Officials counted images and filed 40 criminal counts.

The charges are stark: 40 counts related to pornography involving juveniles under 13, plus allegations around the doll’s possession or trafficking. Those are the specific criminal counts Murrill cited publicly; they transformed a routine compliance visit into a headline that intersects with broader legal pressure on major tech platforms.

What charges does he face?

You’ll want the facts: local prosecutors list dozens of counts tied to illegal images and a doll charge. The Attorney General’s public posts made the scope obvious — and they folded neatly into an ongoing narrative: that platforms frequented by children face repeated accusations of unsafe content and grooming.

Louisiana’s lawsuit against Roblox frames this arrest in a larger pattern.

I keep a file of the suits: Louisiana sued Roblox earlier this year, arguing the platform “permitted and perpetuated an online environment in which child predators thrive.” Los Angeles County has filed similar complaints, alleging exposure to explicit content and grooming.
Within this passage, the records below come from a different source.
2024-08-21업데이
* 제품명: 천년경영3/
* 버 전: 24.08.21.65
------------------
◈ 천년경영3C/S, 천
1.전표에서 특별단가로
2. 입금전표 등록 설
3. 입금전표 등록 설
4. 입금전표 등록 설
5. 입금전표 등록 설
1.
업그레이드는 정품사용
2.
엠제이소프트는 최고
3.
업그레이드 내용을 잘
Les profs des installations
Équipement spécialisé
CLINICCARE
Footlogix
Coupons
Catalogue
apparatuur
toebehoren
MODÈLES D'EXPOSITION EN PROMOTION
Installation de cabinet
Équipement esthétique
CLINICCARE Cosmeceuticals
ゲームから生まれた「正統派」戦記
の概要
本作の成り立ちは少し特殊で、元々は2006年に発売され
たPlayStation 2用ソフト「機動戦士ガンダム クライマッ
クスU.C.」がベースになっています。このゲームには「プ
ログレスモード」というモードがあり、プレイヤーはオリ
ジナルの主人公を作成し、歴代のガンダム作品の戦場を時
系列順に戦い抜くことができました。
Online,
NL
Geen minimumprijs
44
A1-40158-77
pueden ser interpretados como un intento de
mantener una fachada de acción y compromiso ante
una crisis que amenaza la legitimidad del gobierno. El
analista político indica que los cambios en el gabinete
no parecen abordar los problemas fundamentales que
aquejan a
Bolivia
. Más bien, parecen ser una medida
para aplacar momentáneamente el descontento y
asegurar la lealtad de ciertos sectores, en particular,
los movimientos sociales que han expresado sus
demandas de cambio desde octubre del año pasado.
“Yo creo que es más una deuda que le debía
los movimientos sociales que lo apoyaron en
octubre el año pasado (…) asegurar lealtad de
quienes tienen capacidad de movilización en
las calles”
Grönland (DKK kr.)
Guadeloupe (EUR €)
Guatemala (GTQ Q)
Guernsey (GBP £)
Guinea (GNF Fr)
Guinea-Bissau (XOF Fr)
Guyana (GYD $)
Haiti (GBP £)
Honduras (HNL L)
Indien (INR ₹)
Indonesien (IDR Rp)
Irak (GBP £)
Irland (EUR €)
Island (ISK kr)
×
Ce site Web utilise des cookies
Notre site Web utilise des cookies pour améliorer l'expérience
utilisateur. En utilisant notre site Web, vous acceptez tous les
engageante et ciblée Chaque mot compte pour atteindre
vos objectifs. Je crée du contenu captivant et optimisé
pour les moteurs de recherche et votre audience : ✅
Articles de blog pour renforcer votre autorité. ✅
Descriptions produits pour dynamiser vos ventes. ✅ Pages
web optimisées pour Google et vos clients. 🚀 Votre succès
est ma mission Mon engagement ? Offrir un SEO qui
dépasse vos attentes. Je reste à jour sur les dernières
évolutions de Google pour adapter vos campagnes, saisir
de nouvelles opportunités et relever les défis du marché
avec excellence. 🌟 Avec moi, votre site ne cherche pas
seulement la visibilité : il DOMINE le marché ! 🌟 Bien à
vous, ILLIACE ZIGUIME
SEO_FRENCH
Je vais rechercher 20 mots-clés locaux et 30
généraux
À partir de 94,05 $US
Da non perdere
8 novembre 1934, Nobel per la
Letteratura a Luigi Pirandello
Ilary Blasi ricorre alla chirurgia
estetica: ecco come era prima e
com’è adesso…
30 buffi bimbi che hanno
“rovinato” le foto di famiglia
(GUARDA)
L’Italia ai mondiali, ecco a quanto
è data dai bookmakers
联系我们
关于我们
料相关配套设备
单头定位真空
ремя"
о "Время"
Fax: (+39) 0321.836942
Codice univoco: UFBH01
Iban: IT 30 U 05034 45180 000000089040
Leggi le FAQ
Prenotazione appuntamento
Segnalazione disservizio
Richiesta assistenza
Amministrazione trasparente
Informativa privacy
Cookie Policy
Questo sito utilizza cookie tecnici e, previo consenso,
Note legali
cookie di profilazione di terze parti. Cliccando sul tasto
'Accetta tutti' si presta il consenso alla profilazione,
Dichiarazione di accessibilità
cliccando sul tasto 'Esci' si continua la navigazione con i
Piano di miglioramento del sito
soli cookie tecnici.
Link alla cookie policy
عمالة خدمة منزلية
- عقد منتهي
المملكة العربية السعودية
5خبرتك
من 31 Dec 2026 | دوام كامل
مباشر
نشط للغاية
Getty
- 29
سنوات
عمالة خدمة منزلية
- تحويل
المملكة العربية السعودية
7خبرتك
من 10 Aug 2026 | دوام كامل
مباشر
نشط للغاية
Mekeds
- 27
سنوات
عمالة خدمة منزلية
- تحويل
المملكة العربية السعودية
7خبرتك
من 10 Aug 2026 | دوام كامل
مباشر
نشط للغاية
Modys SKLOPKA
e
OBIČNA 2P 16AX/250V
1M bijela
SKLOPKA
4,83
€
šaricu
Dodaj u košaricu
The arrest in New Orleans landed on that same timeline and fed those allegations like fuel to a simmering public case.

How will this affect the lawsuits against Roblox?

Every new incident adds weight to the plaintiffs’ narrative. I don’t pretend court outcomes are automatic, but repeated allegations make legal arguments easier to sell to juries and the public. For companies, reputational exposure can be as costly as legal penalties — and sometimes the damage hits the balance sheet before the courtroom does.

Roblox and regulators: the tug-of-war is public and fast-moving.

Roblox has faced a wave of litigation and scrutiny; the company defends its moderation efforts even as critics argue those systems fail at scale. I track the platforms and the tools they use — from automated moderation to human review — and you should know both sides use evidence, metrics, and public statements to shape the story.

Community reaction is immediate and fierce.

Neighbors in New Orleans reacted with anger and sorrow after the discovery, and online conversations followed the same tempo: calls for tougher enforcement, demands for platform accountability, and a spike in journalists and watchdogs combing through public records. This case landed where emotion and policy cross paths.

The allegation was a flare over a smoldering problem, and Roblox’s moderation has felt like Swiss cheese to many critics — two simple images that explain why this arrest rattles people beyond New Orleans. You’ve read the charges and the denials; you’ve seen how a single claim can redirect attention to a much larger argument about safety and responsibility — so what should change next, and who will hold the platforms to account?